__Record excerpts__:
....
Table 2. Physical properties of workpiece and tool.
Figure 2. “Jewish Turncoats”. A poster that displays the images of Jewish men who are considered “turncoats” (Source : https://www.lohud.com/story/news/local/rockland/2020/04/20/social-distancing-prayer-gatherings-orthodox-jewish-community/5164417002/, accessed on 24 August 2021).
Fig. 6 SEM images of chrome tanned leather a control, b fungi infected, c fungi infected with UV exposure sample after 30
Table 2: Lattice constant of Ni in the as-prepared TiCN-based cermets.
....
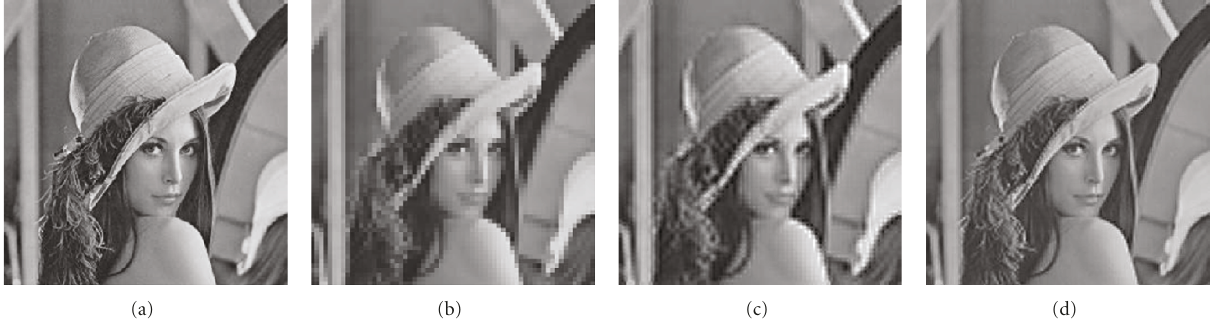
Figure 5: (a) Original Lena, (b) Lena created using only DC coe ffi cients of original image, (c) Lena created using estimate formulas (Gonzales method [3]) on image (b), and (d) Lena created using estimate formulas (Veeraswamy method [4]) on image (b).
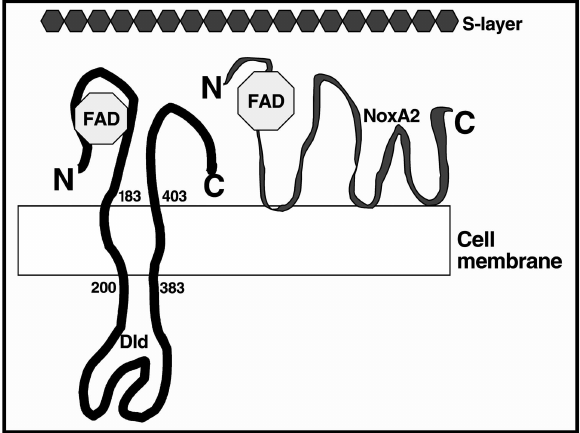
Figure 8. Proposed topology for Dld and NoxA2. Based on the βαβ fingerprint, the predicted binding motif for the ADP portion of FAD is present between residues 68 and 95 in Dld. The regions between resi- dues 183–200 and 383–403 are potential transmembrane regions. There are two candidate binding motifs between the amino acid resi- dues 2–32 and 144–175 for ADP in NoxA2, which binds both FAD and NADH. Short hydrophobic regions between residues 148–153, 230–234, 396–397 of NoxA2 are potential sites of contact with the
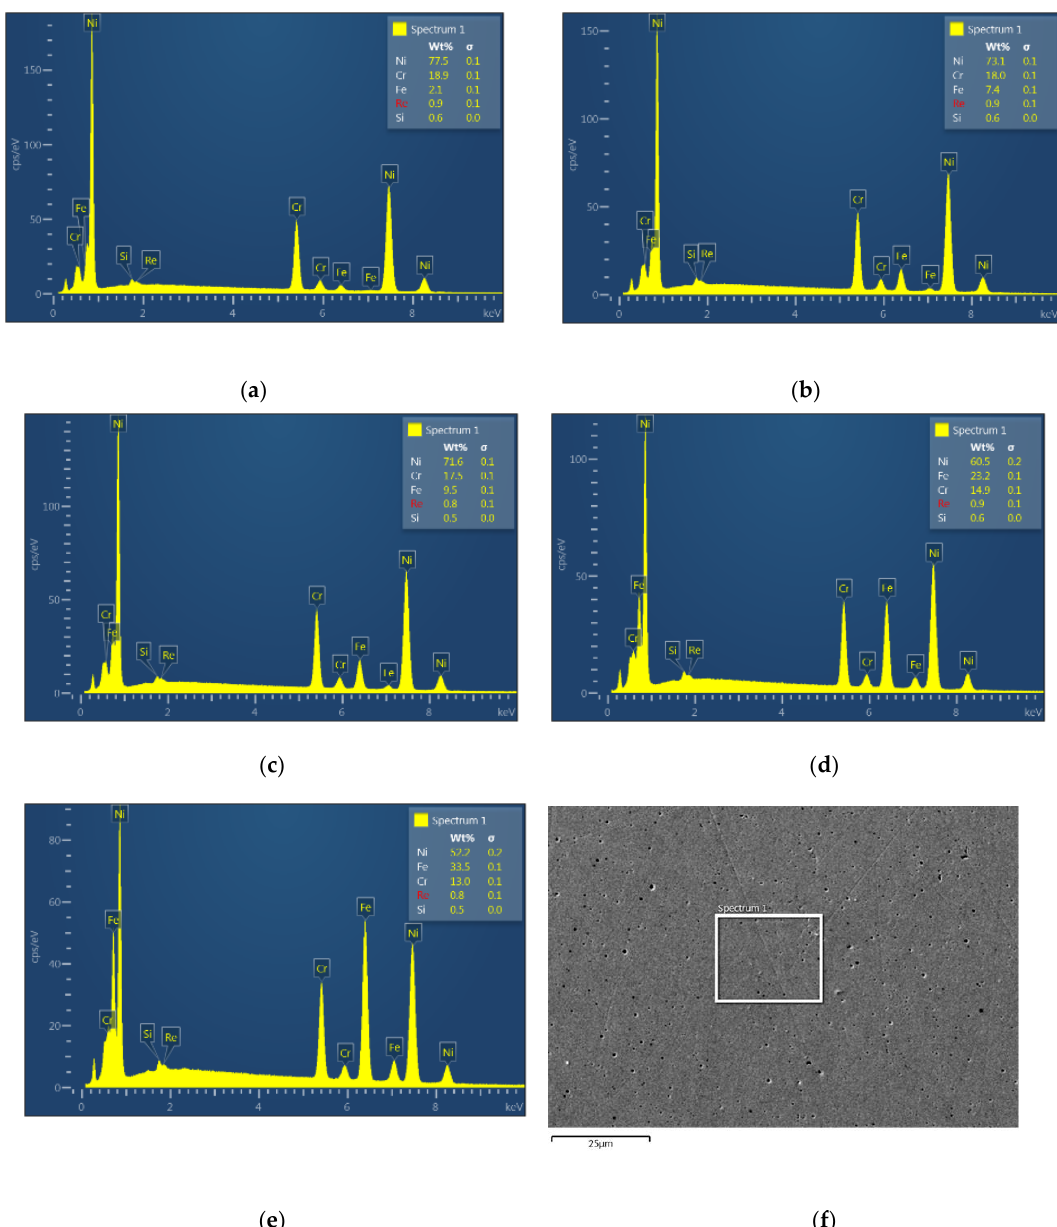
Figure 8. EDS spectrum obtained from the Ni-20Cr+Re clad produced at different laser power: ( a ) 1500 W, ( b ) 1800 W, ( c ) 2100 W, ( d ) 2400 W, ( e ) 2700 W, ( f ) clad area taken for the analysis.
....
__What is needed__: Please give again the lines above between the line holding "24 August 2021)." and the line holding "Table 2: Lattice", inclusive, exactly as they are and with nothing added.

__Answer space__:
Figure 2. “Jewish Turncoats”. A poster that displays the images of Jewish men who are considered “turncoats” (Source : https://www.lohud.com/story/news/local/rockland/2020/04/20/social-distancing-prayer-gatherings-orthodox-jewish-community/5164417002/, accessed on 24 August 2021).
Fig. 6 SEM images of chrome tanned leather a control, b fungi infected, c fungi infected with UV exposure sample after 30
Table 2: Lattice constant of Ni in the as-prepared TiCN-based cermets.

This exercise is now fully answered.